EXCERPTED RECORDS:
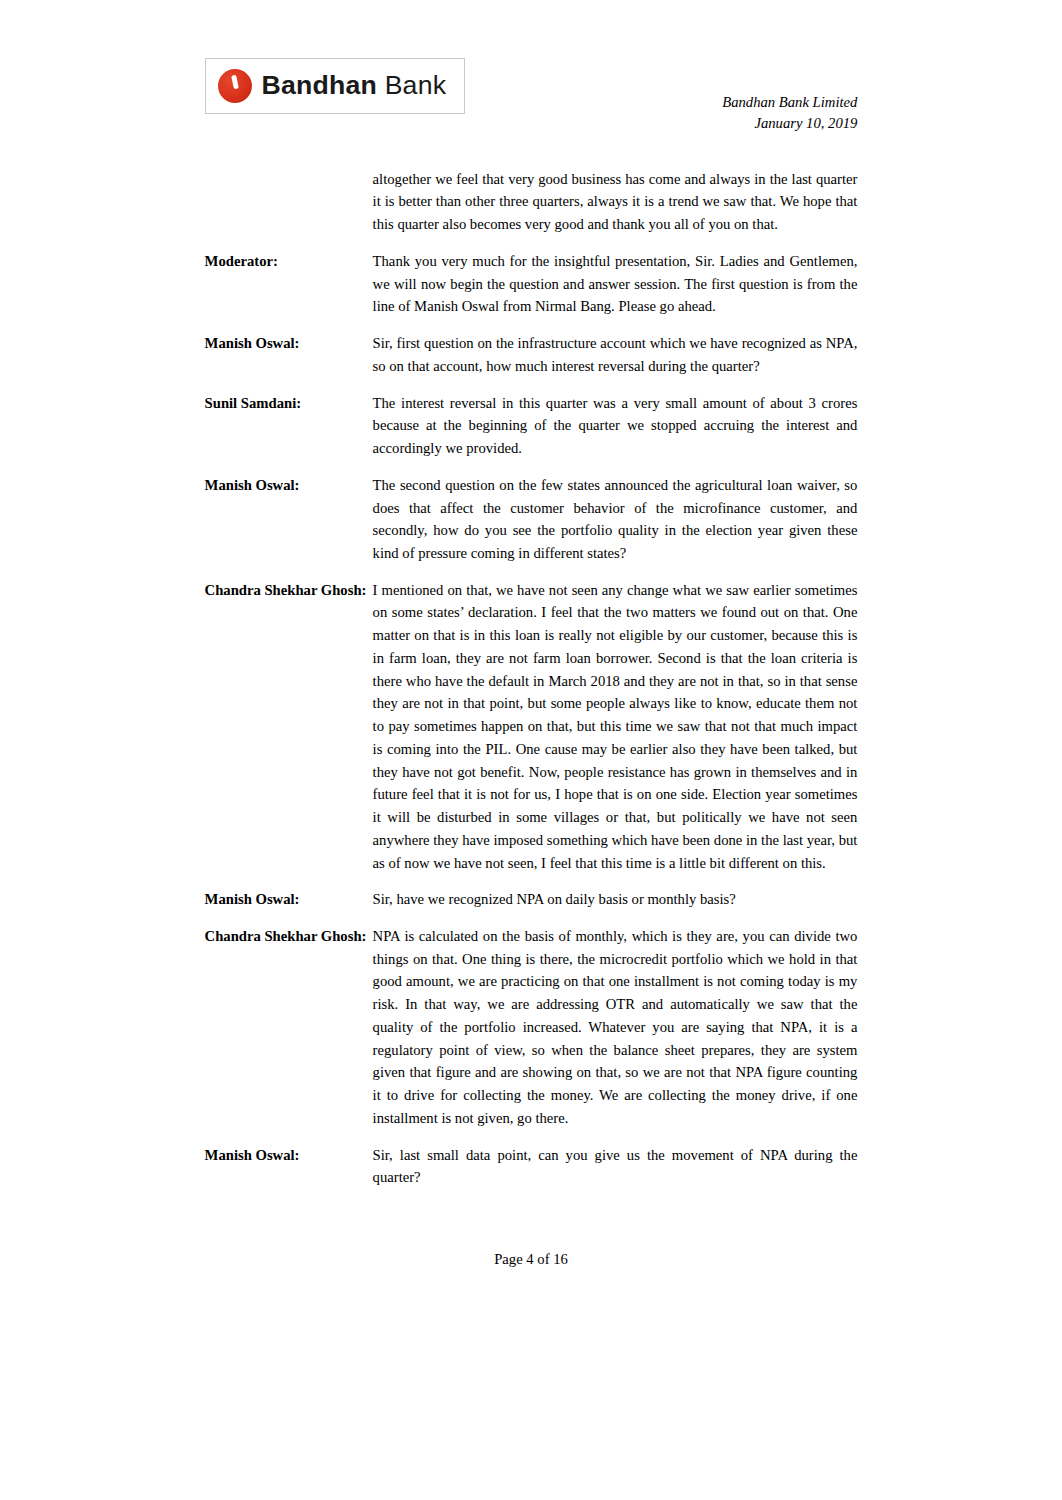Bandhan Bank
Bandhan Bank Limited
January 10, 2019
altogether we feel that very good business has come and always in the last quarter it is better than other three quarters, always it is a trend we saw that. We hope that this quarter also becomes very good and thank you all of you on that.
| Moderator: | Thank you very much for the insightful presentation, Sir. Ladies and Gentlemen, we will now begin the question and answer session. The first question is from the line of Manish Oswal from Nirmal Bang. Please go ahead. |
| Manish Oswal: | Sir, first question on the infrastructure account which we have recognized as NPA, so on that account, how much interest reversal during the quarter? |
| Sunil Samdani: | The interest reversal in this quarter was a very small amount of about 3 crores because at the beginning of the quarter we stopped accruing the interest and accordingly we provided. |
| Manish Oswal: | The second question on the few states announced the agricultural loan waiver, so does that affect the customer behavior of the microfinance customer, and secondly, how do you see the portfolio quality in the election year given these kind of pressure coming in different states? |
| Chandra Shekhar Ghosh: | I mentioned on that, we have not seen any change what we saw earlier sometimes on some states’ declaration. I feel that the two matters we found out on that. One matter on that is in this loan is really not eligible by our customer, because this is in farm loan, they are not farm loan borrower. Second is that the loan criteria is there who have the default in March 2018 and they are not in that, so in that sense they are not in that point, but some people always like to know, educate them not to pay sometimes happen on that, but this time we saw that not that much impact is coming into the PIL. One cause may be earlier also they have been talked, but they have not got benefit. Now, people resistance has grown in themselves and in future feel that it is not for us, I hope that is on one side. Election year sometimes it will be disturbed in some villages or that, but politically we have not seen anywhere they have imposed something which have been done in the last year, but as of now we have not seen, I feel that this time is a little bit different on this. |
| Manish Oswal: | Sir, have we recognized NPA on daily basis or monthly basis? |
| Chandra Shekhar Ghosh: | NPA is calculated on the basis of monthly, which is they are, you can divide two things on that. One thing is there, the microcredit portfolio which we hold in that good amount, we are practicing on that one installment is not coming today is my risk. In that way, we are addressing OTR and automatically we saw that the quality of the portfolio increased. Whatever you are saying that NPA, it is a regulatory point of view, so when the balance sheet prepares, they are system given that figure and are showing on that, so we are not that NPA figure counting it to drive for collecting the money. We are collecting the money drive, if one installment is not given, go there. |
| Manish Oswal: | Sir, last small data point, can you give us the movement of NPA during the quarter? |
Page 4 of 16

INSTRUCTIONS FOR THE TASK: Which lines in the records above contain the string "reversal"? Copy them.

ANSWER BOX:
| Manish Oswal: | Sir, first question on the infrastructure account which we have recognized as NPA, so on that account, how much interest reversal during the quarter? |
| Sunil Samdani: | The interest reversal in this quarter was a very small amount of about 3 crores because at the beginning of the quarter we stopped accruing the interest and accordingly we provided. |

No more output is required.